La Trimurti est "la forme du triple", "tri", trois, "murti", forme, représentant l’Unité Suprême en action, elle même étant non-agissante. Les trois aspects de l’Être Suprême sont des entités interdépendantes : leurs actions convergent, aucun principe ne peut agir sans l’aide des deux autres. Ils sont engagés ensemble dans le processus de vie : tout ce qui existe dans l’univers est créé, préservé, et détruit. Tout ce qui existe dans l’Univers s’inscrit en Relation à un Temps et un Espace.

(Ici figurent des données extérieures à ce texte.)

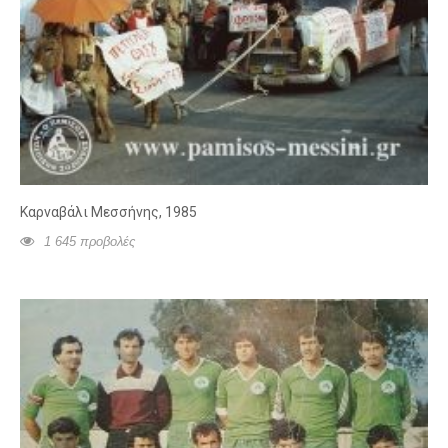
Καρναβάλι Μεσσήνης, 1985
1 645 προβολές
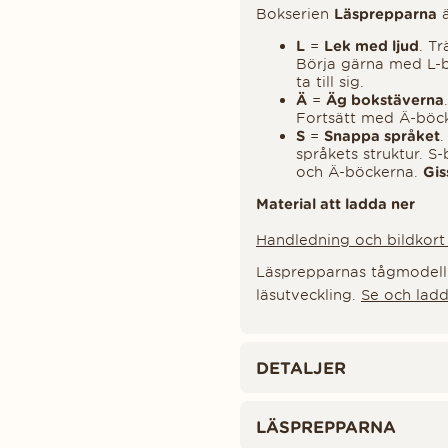
Bokserien
Läsprepparna
ä
L
=
Lek med ljud
. T
Börja gärna med L-b
ta till sig.
Ä
=
Äg bokstäverna
Fortsätt med Ä-böc
S
=
Snappa språket
.
språkets struktur. S
och Ä-böckerna.
Gis
Material att ladda ner
Handledning och bildkort 
Läsprepparnas tågmodell i
läsutveckling.
Se och ladd
DETALJER
LÄSPREPPARNA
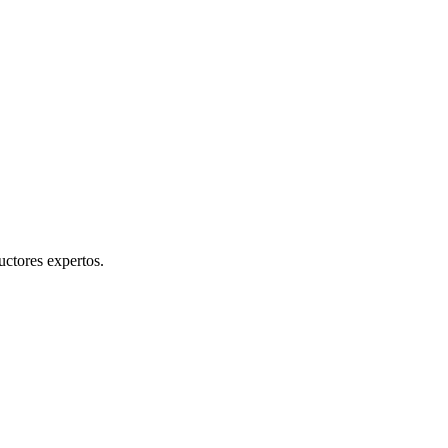
uctores expertos.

Trimurti : au centre, Brahma. À sa droite Vishnu, à sa gauche Shiva.
Brahmâ
est un principe de Relation : dans les histoires, c’est lui qui établit le lien entre les hommes, les démons, les dieux, et le Seigneur. Il est le Maître de la Parole, vatch,, par laquelle les êtres entrent en relation les uns avec les autres. La qualité (Guna) qui lui est associée est "rajas", intermédiaire entre le sombre et le lumineux. C’est un Dieu neutre, atemporel, ne s’inscrivant pas dans l’opposition : bien/mal, chaud/froid, esprit/matière. La Relation elle-même est différente de ce qu’elle lie.
Dans le monde humain, ce principe serait l’outil au service de celui qui le tient : détruire, construire, soigner, tuer, frapper, caresser… L’outil en lui-même — les organes d’action du corps sont aussi des outils — n’a aucune préférence.
Vishnu est le principe de l’Espace, et de tout ce qui est tangible ou visible : la Terre, l’Eau, la Lumière. La qualité qui lui est associée est "sattva", le lumineux. C’est un principe d’ordre, de stabilité, d’amour, de richesse, de sagesse et de beauté.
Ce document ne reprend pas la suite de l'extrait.